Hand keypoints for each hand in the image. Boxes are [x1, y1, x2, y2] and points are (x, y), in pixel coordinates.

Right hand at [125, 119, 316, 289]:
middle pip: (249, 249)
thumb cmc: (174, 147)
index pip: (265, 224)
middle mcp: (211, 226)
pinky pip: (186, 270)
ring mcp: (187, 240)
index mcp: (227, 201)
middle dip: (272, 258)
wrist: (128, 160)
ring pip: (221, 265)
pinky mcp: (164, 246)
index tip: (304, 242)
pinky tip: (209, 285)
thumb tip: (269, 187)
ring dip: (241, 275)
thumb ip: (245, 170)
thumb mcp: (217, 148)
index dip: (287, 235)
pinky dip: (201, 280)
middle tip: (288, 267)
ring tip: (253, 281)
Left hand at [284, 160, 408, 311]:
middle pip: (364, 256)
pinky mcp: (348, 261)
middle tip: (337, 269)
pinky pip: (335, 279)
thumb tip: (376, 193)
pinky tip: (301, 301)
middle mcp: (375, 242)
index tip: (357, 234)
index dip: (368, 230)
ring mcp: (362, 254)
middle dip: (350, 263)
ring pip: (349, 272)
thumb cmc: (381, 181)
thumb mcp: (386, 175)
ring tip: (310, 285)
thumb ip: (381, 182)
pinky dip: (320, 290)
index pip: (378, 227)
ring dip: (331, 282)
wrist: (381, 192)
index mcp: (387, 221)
***
Starting at the line with "index tip: (304, 242)", copy every line down to the last one above, exactly as written and with nothing else.

* _Response area_:
index tip: (304, 242)
pinky tip: (209, 285)
thumb tip: (269, 187)
ring dip: (241, 275)
thumb ip: (245, 170)
thumb mcp: (217, 148)
index dip: (287, 235)
pinky dip: (201, 280)
middle tip: (288, 267)
ring tip: (253, 281)
Left hand at [284, 160, 408, 311]:
middle pip: (364, 256)
pinky mcp: (348, 261)
middle tip: (337, 269)
pinky pip: (335, 279)
thumb tip: (376, 193)
pinky tip: (301, 301)
middle mcp: (375, 242)
index tip: (357, 234)
index dip: (368, 230)
ring mcp: (362, 254)
middle dip: (350, 263)
ring pip: (349, 272)
thumb cmc: (381, 181)
thumb mcp: (386, 175)
ring tip: (310, 285)
thumb ip: (381, 182)
pinky dip: (320, 290)
index pip: (378, 227)
ring dip: (331, 282)
wrist: (381, 192)
index mcp: (387, 221)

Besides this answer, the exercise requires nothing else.